▶ **What the exercise asks**: Substitute "species name" for "scientific name" in the records, starting at the line that contains "phylum: Tracheophyta" and stopping after the line that contains "scientific name: Lepidosperma angustatum". Reproduce only those lines, with nothing else changed.

▶ **The records**:
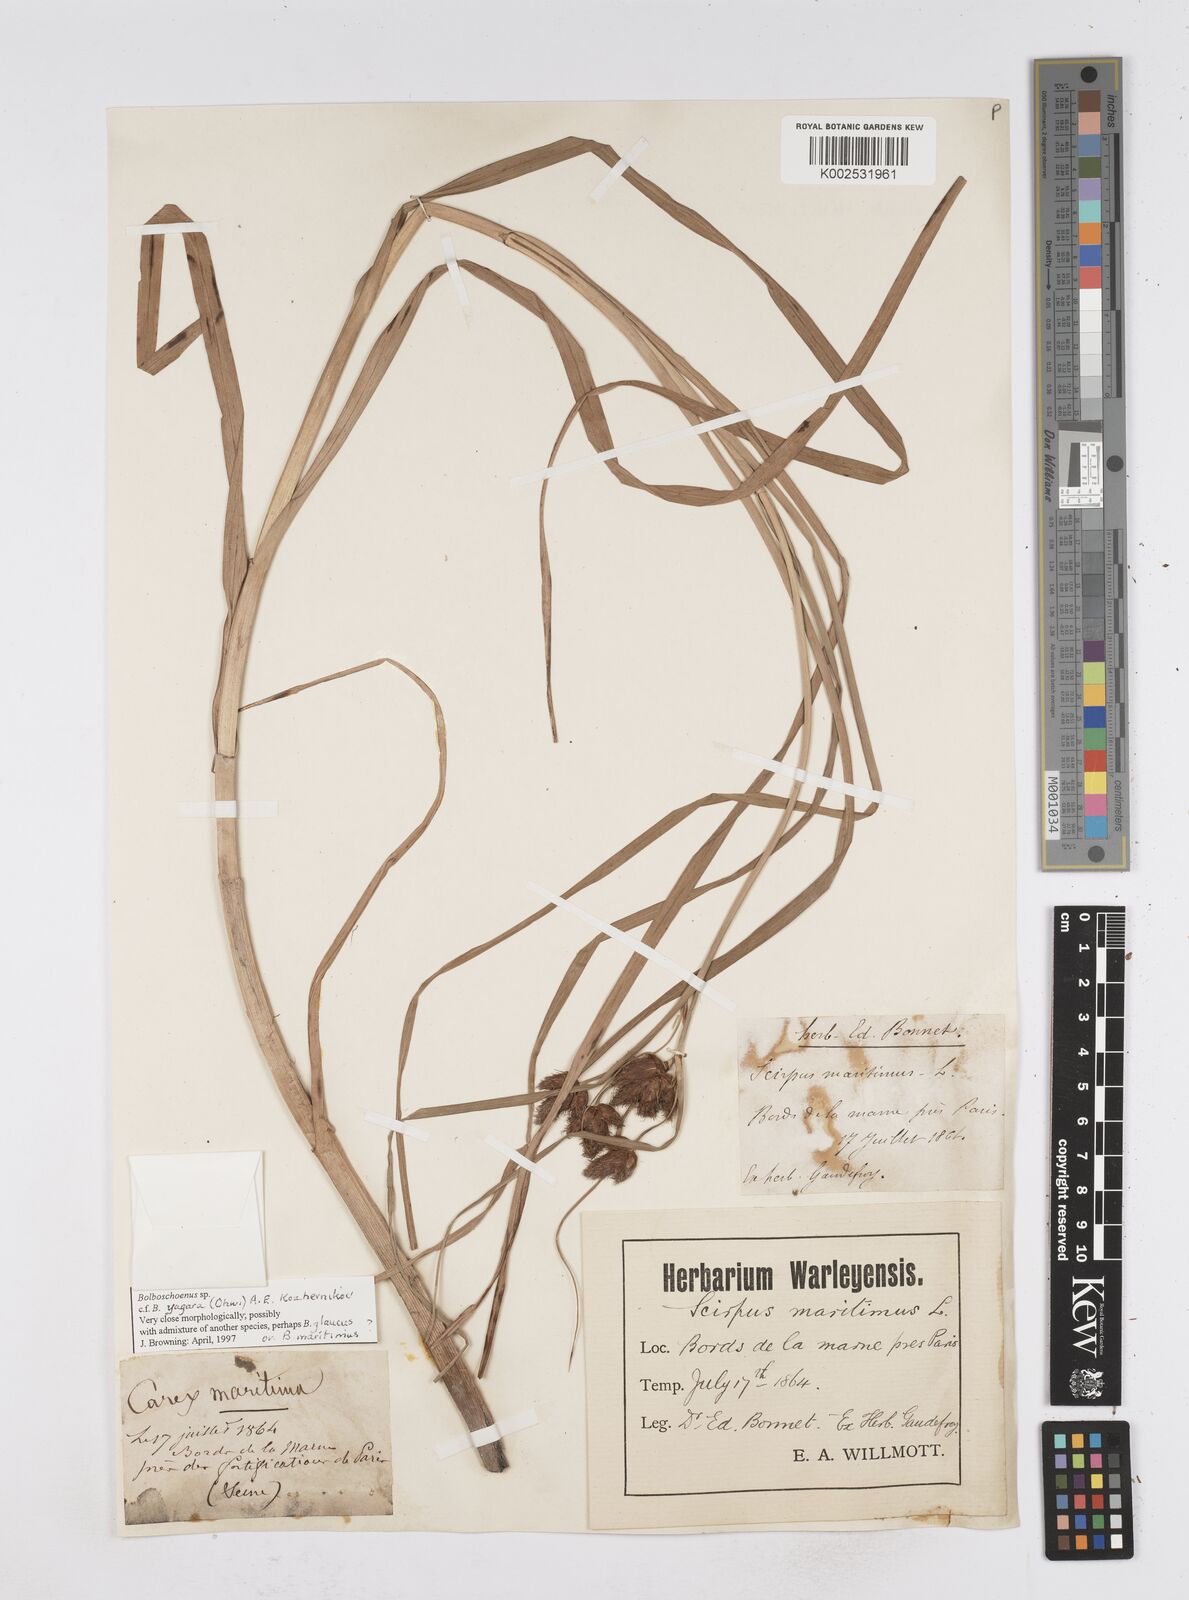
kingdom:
...
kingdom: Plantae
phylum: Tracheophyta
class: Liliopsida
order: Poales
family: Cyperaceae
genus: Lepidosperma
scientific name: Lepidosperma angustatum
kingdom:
...
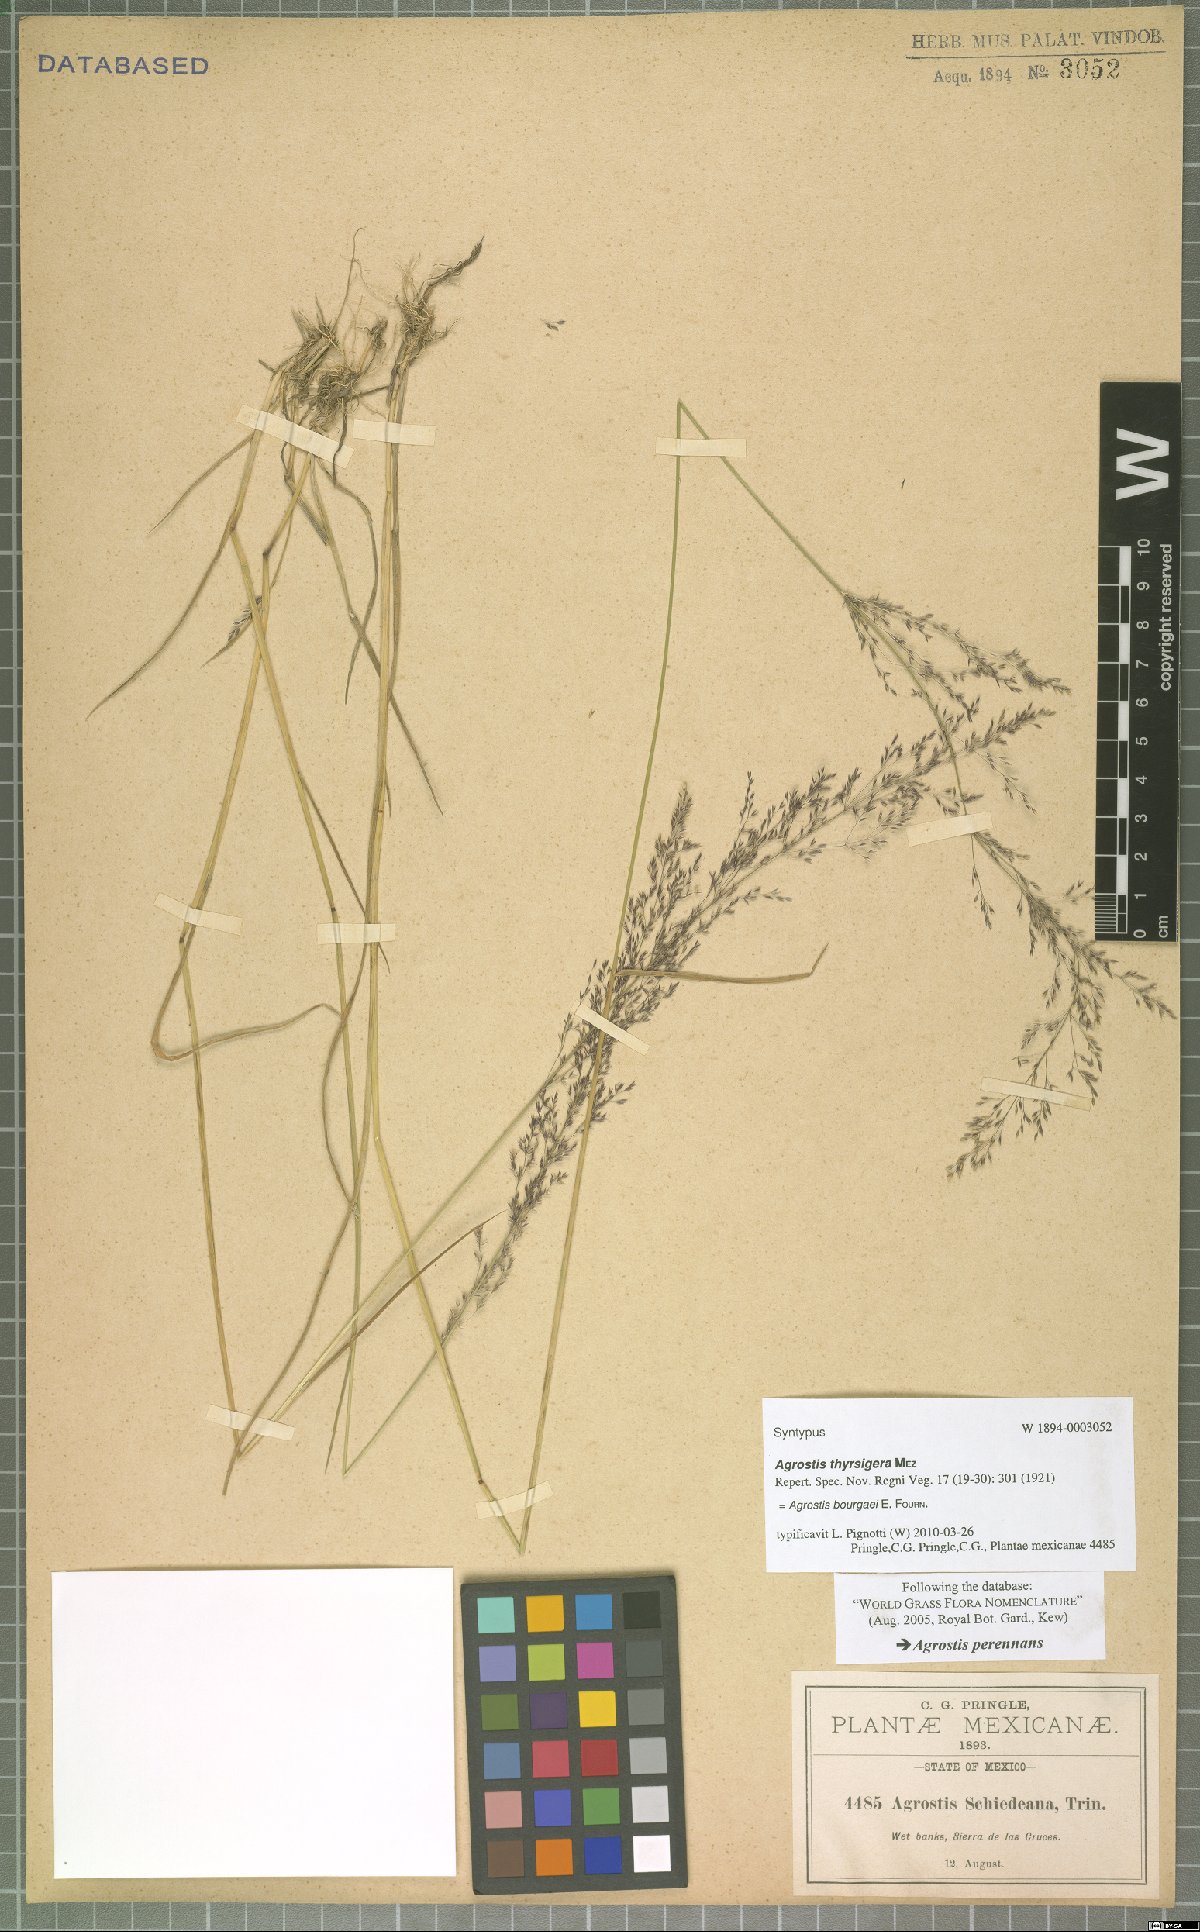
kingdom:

▶ **Worked solution**:
phylum: Tracheophyta
class: Liliopsida
order: Poales
family: Cyperaceae
genus: Lepidosperma
species name: Lepidosperma angustatum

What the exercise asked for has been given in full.